Carrie - you excelled in Pamila on display in such an indomitable way. Asking here publicly, as I did the irrepressible Cathy Olliffe for a run of this interview in the upcoming (not mysterious - but sensation-endowed) HARBINGER*33? (Say 'yes' - will'ya?)

Eric Beetner's ONE TOO MANY BLOWS TO THE HEAD and Nick Quantrill's BROKEN DREAMS are superb ... the authors harbinger swell too ... wait and see.

~ Absolutely*Kate - who so loves the spirit of Pamila Payne and Carrie Clevenger ... or else alliteration's intrigue

Linda said...

Great interview, Carrie! Pamila writes amazing stuff, and just when I think I've figured out her 'style', she wows me with something from left-field. SHe's got versatility indeed. Peace...

Erin Cole said...

Love the interview - great questions and I enjoyed Pamila's history and take on writing. Best of luck with the Bella Vista Motel - it looks really good.

Sulci Collective said...

Great interview - just love how Pamila describes not fitting in to the child mores and also the image of writing on her arms when nothing else is to hand. That for me is the definition of a writer.

If people haven't sampled her writing yet, you should do. It's marvellous and original.

Marc Nash

Pamila Payne said...

Thanks so much for having me over, Carrie. You're a wonderful hostess and I'm pleased to have had the chance to sit in your interview chair. Thanks also to Carries readers for taking the time to read. I love Carrie's work too, and will keep reading everything I can get my eyes on from her.

The Frog Queen said...

Wow, thanks so much for the introduction. Definately off to check out her work.

Thanks!

Cheers!

Michael Solender said...

Pamila indeed is a wonderful talent and a tremendous contributor to the NOIR scene and community. I always look forward to her work, nice going Carrie. Let's not forget her great narration talent and speaking voice that has been featured over at Cast Macabre by Barry Northern - fabulous reads that she has lent her talent to as well..

John Wiswell said...

This was lovely of you to do, Carrie. The intro was gracious and the interview got deep without dragging. Thanks to both you.

Jodi MacArthur said...

I've been a huge fan of Pamila's from the first time I read her 6s about those dead hotel guys. I love this interview, so much insight to how her mind works and who she is.

Dickens? No kidding. This tickles me to death (David Copperfield is my fav book of all time).

And I laughed when i read she use to write up new parts of the bible to annoy her grandpa. HA.

Awesome Q's Carrie. I'm so glad you did this! Pamila's hotel of dead guys are gonna be huge oneday, HUGE.

So glad I didn't miss this.

Bukowski's Basement said...

Carrie... Thanks so much for this. Pamila was once of the first writers I met and gravitated towards online back when we all hung at Six Sentences...

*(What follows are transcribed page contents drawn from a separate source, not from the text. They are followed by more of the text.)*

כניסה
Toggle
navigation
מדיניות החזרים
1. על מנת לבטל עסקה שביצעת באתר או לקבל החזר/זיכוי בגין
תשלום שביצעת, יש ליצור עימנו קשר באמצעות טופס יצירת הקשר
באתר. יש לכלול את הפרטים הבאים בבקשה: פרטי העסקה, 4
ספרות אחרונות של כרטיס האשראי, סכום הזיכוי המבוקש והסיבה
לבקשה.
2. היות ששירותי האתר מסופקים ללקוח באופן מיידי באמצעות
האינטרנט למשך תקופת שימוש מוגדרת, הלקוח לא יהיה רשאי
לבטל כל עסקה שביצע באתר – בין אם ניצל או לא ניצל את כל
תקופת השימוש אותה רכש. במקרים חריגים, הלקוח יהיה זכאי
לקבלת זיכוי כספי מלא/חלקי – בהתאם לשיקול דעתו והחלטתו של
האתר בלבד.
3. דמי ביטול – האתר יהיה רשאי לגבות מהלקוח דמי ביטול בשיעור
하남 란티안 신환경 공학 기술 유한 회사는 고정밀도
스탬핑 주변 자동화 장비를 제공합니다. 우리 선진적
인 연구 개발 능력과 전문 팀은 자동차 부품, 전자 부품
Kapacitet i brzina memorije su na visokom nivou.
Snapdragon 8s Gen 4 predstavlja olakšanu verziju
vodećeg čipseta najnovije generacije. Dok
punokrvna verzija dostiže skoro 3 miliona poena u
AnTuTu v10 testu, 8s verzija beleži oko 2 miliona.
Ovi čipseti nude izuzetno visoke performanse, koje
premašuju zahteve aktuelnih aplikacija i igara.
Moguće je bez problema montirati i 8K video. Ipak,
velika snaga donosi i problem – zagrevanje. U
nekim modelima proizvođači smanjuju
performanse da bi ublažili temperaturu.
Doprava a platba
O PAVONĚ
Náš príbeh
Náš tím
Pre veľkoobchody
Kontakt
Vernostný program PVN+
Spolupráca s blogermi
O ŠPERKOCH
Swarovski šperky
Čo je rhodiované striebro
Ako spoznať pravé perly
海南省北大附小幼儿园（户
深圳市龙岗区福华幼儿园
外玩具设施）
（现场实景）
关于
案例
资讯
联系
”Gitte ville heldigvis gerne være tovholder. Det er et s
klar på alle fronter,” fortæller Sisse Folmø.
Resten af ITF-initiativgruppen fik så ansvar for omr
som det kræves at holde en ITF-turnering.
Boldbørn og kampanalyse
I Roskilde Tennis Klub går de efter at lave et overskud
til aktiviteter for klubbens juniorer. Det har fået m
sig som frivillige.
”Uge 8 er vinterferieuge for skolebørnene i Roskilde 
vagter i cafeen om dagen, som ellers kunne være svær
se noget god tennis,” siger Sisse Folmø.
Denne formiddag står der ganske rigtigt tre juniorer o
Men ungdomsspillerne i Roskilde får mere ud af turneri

I dig everything about her...

Diandra said...

Off-Topic

http://shortstoriesandmadrants.blogspot.com/2010/07/fabulous-flash-award.html

There is an award waiting for you!

[/off]

Eric Beetner said...

Thanks for the shout out Pamila. I can attest that Pamila's stories are dark and noir just the way I like 'em too. It's a pleasure being seen at the Bijou with her.
And Carrie, next tme you need a guest at Mindspeak, I'm available :)

Paul D. Brazill said...

Great stuff. Ms P is a major writing star in the making.

Anne Tyler Lord said...

Wow, great to meet you , Pamila. You are a fascinating writer. Thanks for sharing about your writing process. I will be following your site!

Jeanette Cheezum said...

Carrie, I am so embarrassed. I thought Ant did this fantastic interview and it was yours. :( Please forgive me. Even better erase the first comment.

MkCrittenden said...

what a super cool interview! I was also a huge Nitzer Ebb fan. Very interesting stuff.